Why k-means cluster hang for a long time?

2015-03-26 Thread Xi Shen
Hi,

When I run k-means cluster with Spark, I got this in the last two lines in
the log:

15/03/26 11:42:42 INFO spark.ContextCleaner: Cleaned broadcast 26
15/03/26 11:42:42 INFO spark.ContextCleaner: Cleaned shuffle 5



Then it hangs for a long time. There's no active job. The driver machine is
idle. I cannot access the work node, I am not sure if they are busy.

I understand k-means may take a long time to finish. But why no active job?
no log?


Thanks,
David


Re: Why k-means cluster hang for a long time?

2015-03-26 Thread Xi Shen
Hi Burak,

After I added .repartition(sc.defaultParallelism), I can see from the log
the partition number is set to 32. But in the Spark UI, it seems all the
data are loaded onto one executor. Previously they were loaded onto 4
executors.

Any idea?


Thanks,
David


On Fri, Mar 27, 2015 at 11:01 AM Xi Shen davidshe...@gmail.com wrote:

 How do I get the number of cores that I specified at the command line?
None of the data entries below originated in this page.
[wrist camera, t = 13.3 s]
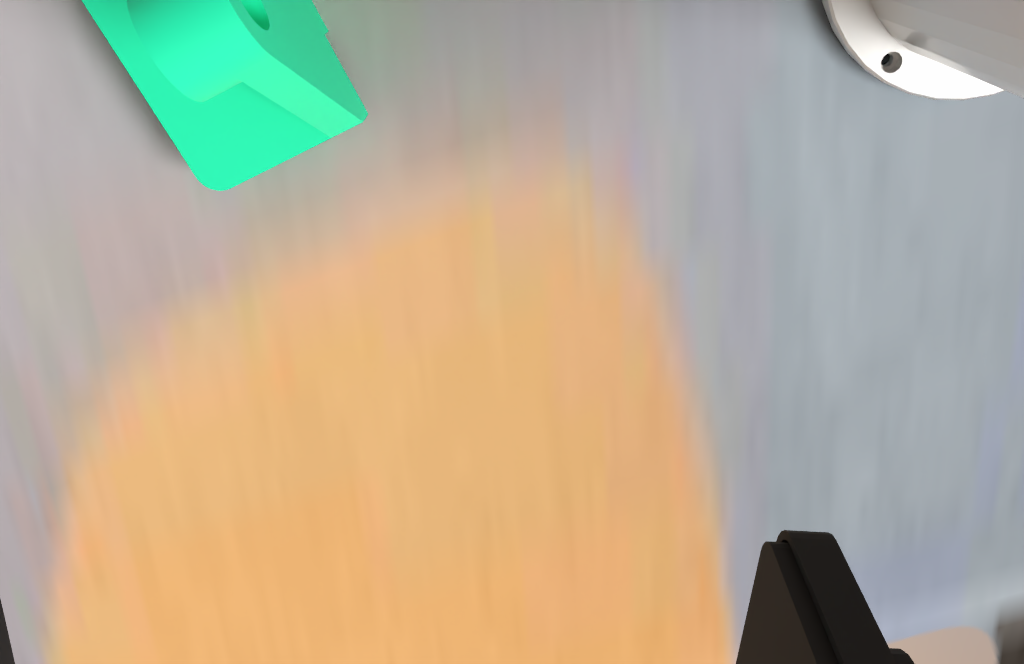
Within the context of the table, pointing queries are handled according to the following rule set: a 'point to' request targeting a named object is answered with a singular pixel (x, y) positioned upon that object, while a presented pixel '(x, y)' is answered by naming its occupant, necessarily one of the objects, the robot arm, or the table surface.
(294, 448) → the table surface
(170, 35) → the camera mount
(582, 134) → the table surface
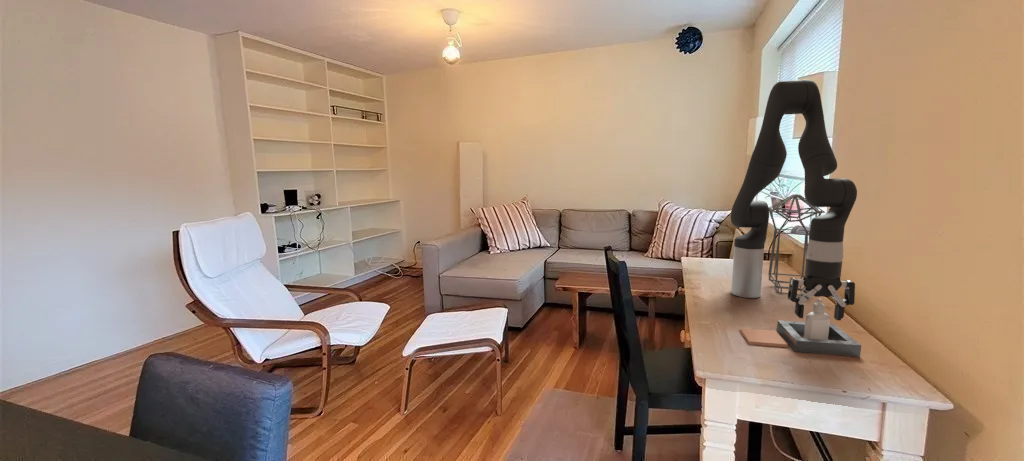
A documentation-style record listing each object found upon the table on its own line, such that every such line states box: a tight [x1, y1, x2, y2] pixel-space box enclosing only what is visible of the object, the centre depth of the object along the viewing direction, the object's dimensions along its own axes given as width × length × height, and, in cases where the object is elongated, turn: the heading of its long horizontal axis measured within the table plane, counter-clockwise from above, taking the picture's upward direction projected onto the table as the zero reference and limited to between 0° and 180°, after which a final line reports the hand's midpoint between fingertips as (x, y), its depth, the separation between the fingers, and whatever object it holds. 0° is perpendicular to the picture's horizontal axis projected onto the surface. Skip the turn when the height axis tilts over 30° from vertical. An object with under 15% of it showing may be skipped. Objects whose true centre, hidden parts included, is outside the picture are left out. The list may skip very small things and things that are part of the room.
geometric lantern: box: [768, 193, 826, 296], centre depth 156 cm, size 16×16×35 cm
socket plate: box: [776, 319, 862, 358], centre depth 115 cm, size 14×14×3 cm
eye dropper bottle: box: [803, 298, 831, 340], centre depth 114 cm, size 4×6×12 cm
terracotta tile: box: [739, 328, 789, 348], centre depth 118 cm, size 9×9×1 cm
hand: (818, 318), depth 114 cm, fingers open, 8 cm apart
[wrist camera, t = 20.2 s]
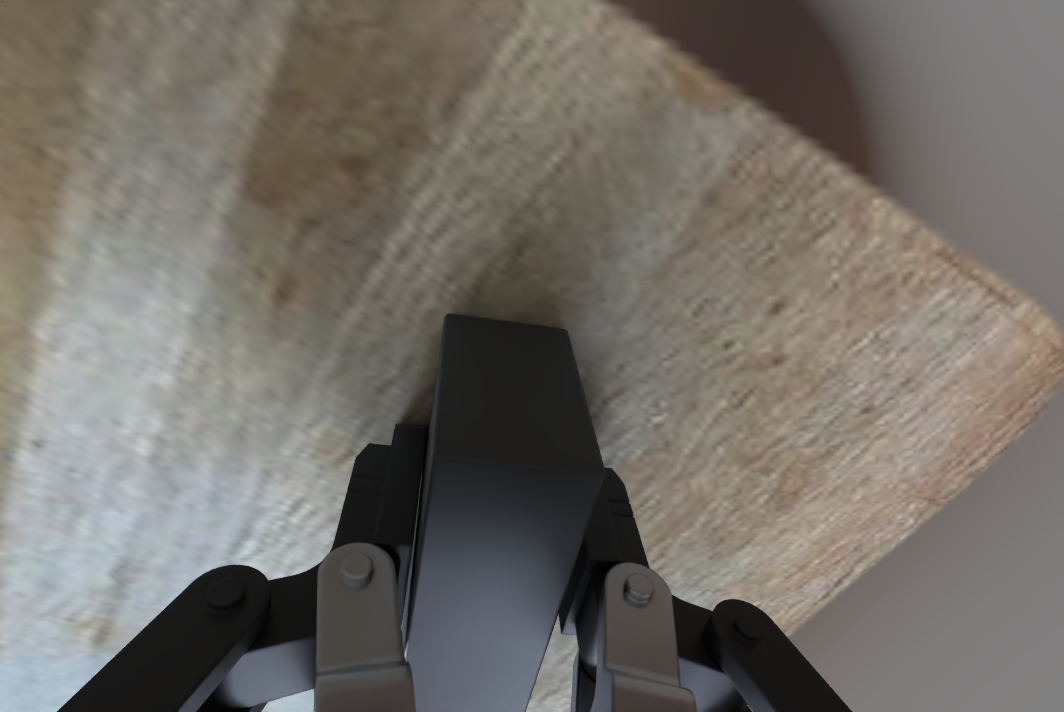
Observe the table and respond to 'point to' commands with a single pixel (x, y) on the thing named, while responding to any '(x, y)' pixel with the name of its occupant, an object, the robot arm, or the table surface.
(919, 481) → the table surface
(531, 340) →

I
 want to use spark.default.parallelism. I have 4 executors, each has 8
 cores. According to
 https://spark.apache.org/docs/1.2.0/configuration.html#execution-behavior,
 the spark.default.parallelism value will be 4 * 8 = 32...I think it is
 too large, or inappropriate. Please give some suggestion.

 I have already used cache, and count to pre-cache.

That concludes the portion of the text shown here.